▸ Task description:
Starting at the top line and ending at the bottom one, repeat the entries exactly and drop every picture.

[[ Supplied records open ]]

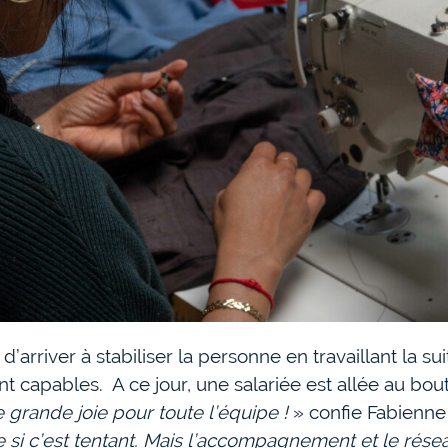
d’arriver à stabiliser la personne en travaillant la s
nt capables. A ce jour, une salariée est allée au bo
e grande joie pour toute l’équipe !
» confie Fabienn
 si c’est tentant. Mais l’accompagnement et le rése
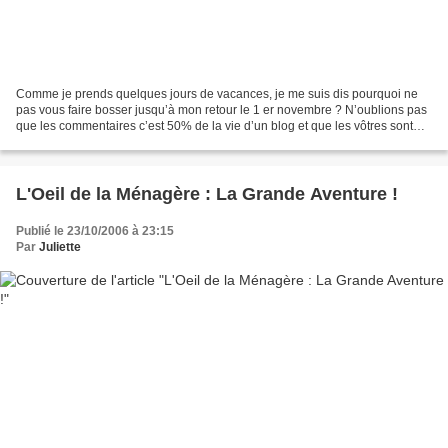
Comme je prends quelques jours de vacances, je me suis dis pourquoi ne
pas vous faire bosser jusqu’à mon retour le 1 er novembre ? N’oublions pas
que les commentaires c’est 50% de la vie d’un blog et que les vôtres sont
pour moi comme autant de petites...
L'Oeil de la Ménagère : La Grande Aventure !
Publié le 23/10/2006 à 23:15
Par
Juliette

[[ Supplied records closed ]]

▸ Reply to the exercise:
d’arriver à stabiliser la personne en travaillant la s
nt capables. A ce jour, une salariée est allée au bo
e grande joie pour toute l’équipe !
» confie Fabienn
 si c’est tentant. Mais l’accompagnement et le rése
Comme je prends quelques jours de vacances, je me suis dis pourquoi ne
pas vous faire bosser jusqu’à mon retour le 1 er novembre ? N’oublions pas
que les commentaires c’est 50% de la vie d’un blog et que les vôtres sont
pour moi comme autant de petites...
L'Oeil de la Ménagère : La Grande Aventure !
Publié le 23/10/2006 à 23:15
Par
Juliette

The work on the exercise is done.